**TASK PROMPT**. Reproduce what is written in the records below exactly, and leave out the images.

[Collected data]
%%
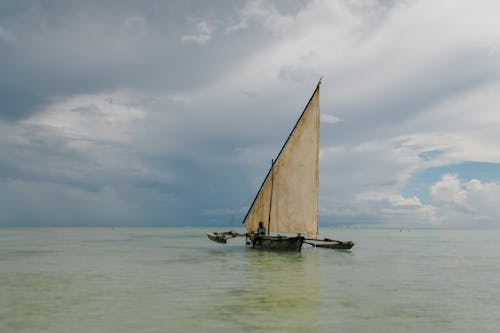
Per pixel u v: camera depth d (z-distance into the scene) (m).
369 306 15.22
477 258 37.28
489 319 13.49
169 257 34.31
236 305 15.09
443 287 19.84
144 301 15.74
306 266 27.69
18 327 12.20
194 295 16.97
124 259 32.59
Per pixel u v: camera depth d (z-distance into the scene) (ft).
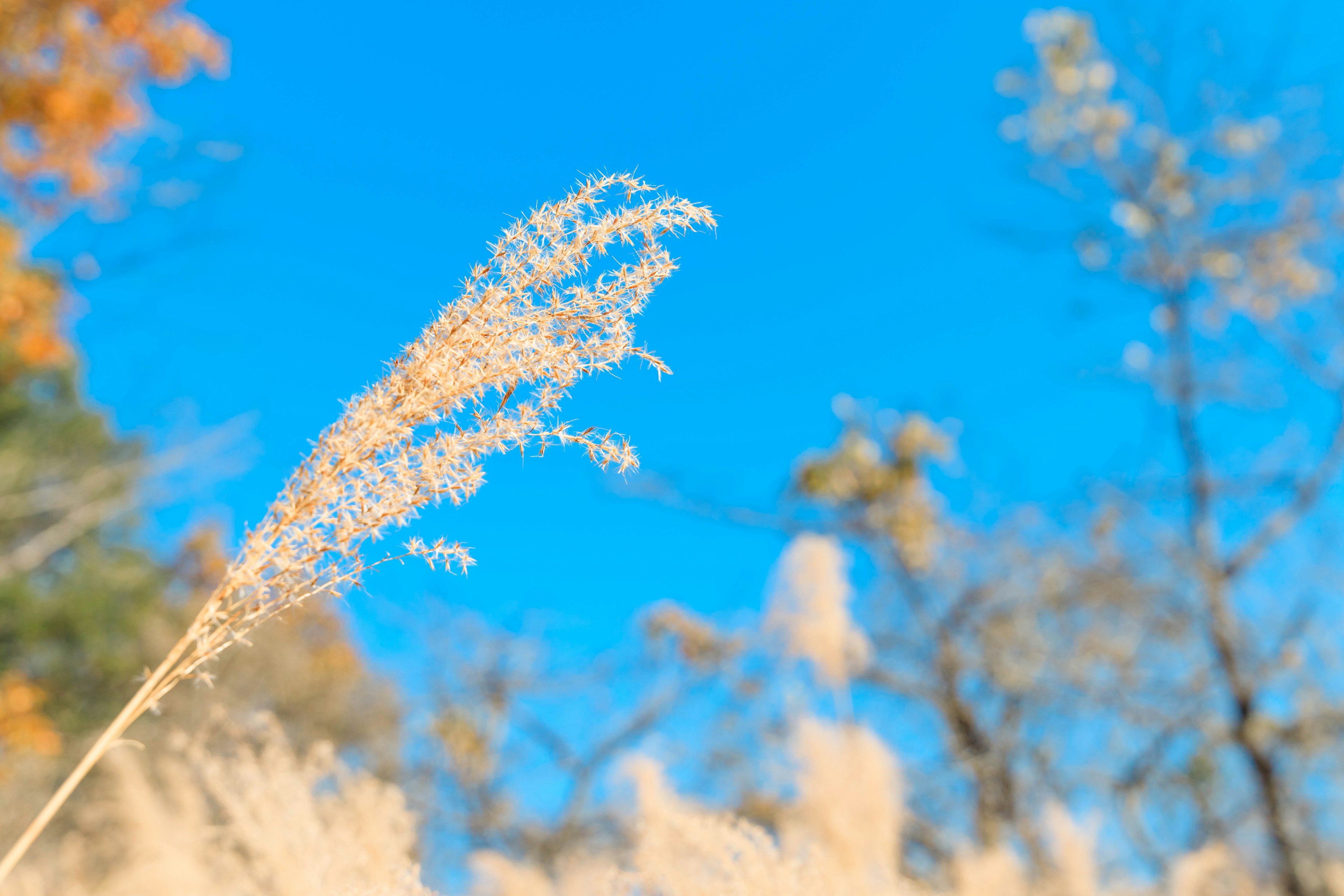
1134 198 36.78
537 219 5.05
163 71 31.45
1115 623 34.55
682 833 8.31
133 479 35.94
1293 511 31.99
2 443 38.27
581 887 10.37
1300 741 29.45
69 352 35.45
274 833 7.60
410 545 4.70
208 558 53.78
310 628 45.37
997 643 36.22
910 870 24.11
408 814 8.56
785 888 8.07
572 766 39.99
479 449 4.82
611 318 4.98
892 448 40.50
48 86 28.73
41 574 46.01
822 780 12.86
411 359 4.83
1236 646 30.94
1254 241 34.55
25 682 40.45
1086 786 31.45
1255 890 25.71
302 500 4.56
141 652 48.62
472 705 42.50
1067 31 37.37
%%
**EXERCISE ANSWER**.
Per pixel u v: camera depth d (z-distance into the scene) (m).
369 306 15.22
477 258 37.28
489 319 13.49
169 257 34.31
236 305 15.09
443 287 19.84
144 301 15.74
306 266 27.69
18 327 12.20
194 295 16.97
124 259 32.59
Per pixel u v: camera depth d (z-distance into the scene) (ft).
1134 198 36.78
537 219 5.05
163 71 31.45
1115 623 34.55
682 833 8.31
133 479 35.94
1293 511 31.99
2 443 38.27
581 887 10.37
1300 741 29.45
69 352 35.45
274 833 7.60
410 545 4.70
208 558 53.78
310 628 45.37
997 643 36.22
910 870 24.11
408 814 8.56
785 888 8.07
572 766 39.99
479 449 4.82
611 318 4.98
892 448 40.50
48 86 28.73
41 574 46.01
822 780 12.86
411 359 4.83
1236 646 30.94
1254 241 34.55
25 682 40.45
1086 786 31.45
1255 890 25.71
302 500 4.56
141 652 48.62
472 705 42.50
1067 31 37.37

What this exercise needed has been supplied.